Monitoring & Metrics

This suite includes a practical observability starter stack built around Prometheus, Grafana, and Jaeger.

The app also exposes a dependency-aware /ready endpoint so operators can distinguish between basic process health and backing-service readiness.


📊 Real-Time Dashboard (Grafana)

The Docker Compose stack provisions the Prometheus data source and the API Reliability SLO Overview dashboard automatically.

Key Metrics Tracked

  • SLO Tracking: Success ratio, p99 latency, request rate, and error-budget burn rate.
  • Latency Distribution: Tracks the 5-minute p99 latency recording rule for tail behavior.
  • System Resilience: Visualizes the circuit breaker state in real time.

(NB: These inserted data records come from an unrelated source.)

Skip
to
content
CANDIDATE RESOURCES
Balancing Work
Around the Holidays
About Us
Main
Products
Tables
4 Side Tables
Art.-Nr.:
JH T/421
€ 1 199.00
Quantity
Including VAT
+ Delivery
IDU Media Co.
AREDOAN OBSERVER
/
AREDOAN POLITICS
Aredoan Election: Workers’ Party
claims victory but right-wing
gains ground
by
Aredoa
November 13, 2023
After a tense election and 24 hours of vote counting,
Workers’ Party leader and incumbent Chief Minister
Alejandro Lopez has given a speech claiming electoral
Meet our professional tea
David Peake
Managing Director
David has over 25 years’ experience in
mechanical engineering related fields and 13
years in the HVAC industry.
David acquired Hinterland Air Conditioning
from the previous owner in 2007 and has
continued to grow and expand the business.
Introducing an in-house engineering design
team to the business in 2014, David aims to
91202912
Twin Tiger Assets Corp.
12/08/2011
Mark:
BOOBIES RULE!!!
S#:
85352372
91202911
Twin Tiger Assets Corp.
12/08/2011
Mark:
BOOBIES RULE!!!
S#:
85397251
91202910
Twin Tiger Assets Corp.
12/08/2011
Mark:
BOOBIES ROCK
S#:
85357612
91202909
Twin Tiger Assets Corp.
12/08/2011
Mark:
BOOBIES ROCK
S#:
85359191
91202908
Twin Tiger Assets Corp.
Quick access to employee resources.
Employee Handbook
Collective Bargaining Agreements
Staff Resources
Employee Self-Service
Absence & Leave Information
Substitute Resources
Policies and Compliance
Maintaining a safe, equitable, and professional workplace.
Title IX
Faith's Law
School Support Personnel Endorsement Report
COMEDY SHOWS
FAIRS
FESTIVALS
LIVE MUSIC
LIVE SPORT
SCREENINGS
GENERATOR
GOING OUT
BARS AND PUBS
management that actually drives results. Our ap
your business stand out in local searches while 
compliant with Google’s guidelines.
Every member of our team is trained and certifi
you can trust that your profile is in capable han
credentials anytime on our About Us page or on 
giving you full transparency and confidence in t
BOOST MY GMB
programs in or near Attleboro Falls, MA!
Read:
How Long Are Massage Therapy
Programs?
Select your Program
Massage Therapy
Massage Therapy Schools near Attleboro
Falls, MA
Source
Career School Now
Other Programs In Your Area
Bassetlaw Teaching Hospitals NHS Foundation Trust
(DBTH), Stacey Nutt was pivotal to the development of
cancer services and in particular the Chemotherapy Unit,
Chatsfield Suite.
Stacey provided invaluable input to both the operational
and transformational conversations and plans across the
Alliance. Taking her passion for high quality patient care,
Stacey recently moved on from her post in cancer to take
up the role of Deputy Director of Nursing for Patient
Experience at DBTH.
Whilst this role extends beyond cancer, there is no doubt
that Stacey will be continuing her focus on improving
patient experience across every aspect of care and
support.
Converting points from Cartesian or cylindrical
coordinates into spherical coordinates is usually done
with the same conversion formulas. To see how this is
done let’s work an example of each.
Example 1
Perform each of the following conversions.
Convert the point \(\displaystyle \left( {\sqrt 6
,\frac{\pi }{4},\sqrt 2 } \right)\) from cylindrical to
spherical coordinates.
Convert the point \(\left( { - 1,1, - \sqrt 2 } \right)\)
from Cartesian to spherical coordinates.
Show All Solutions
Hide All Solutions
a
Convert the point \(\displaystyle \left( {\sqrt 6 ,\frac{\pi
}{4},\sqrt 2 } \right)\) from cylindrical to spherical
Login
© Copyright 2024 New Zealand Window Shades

Open the Provisioned Dashboard

  1. Start the stack with make stack-up.
  2. Access Grafana at http://localhost:3030 with admin / admin.
  3. Open http://localhost:3030/d/api-reliability-slo.

Provisioning files live in:

  • infra/grafana/provisioning/datasources/prometheus.yml
  • infra/grafana/provisioning/dashboards/dashboards.yml
  • infra/grafana/dashboards/api-reliability-overview.json

🔗 Distributed Tracing (Jaeger)

Requests can be traced using OpenTelemetry, providing visibility into how traffic moves through the application during local runs and demos.

Trace Propagation

  • Inbound: Middleware automatically injects trace_id, span_id, and a user-facing correlation_id.
  • Outbound: The instrumented HTTP client (src/infrastructure/http_client.py) propagates context to external services (like Groq or OpenAI) via W3C traceparent headers.

Dashboard Access

View live traces at http://localhost:16686.


🚨 Alerting Strategy

The local Prometheus container loads Golden Signal alert rules and forwards them to Alertmanager so you can inspect firing conditions during demos and manual testing.

Alert Condition Severity
HighErrorRate 5xx Errors > 5% Critical
HighLatency P99 Latency > 1s Warning
CircuitBreakerOpen Breaker state is "Open" Warning

Alert Config

Rules are defined in infra/prometheus/alert_rules.yml, mounted into the local Prometheus container at /etc/prometheus/alert_rules.yml, and routed to Alertmanager at http://localhost:9093.

Recording Rules

Prometheus also records SLO-oriented series for request rate, error ratio, p99 latency, and error-budget burn rate. See docs/load-testing.md for the smoke profile and the latest recorded local baseline.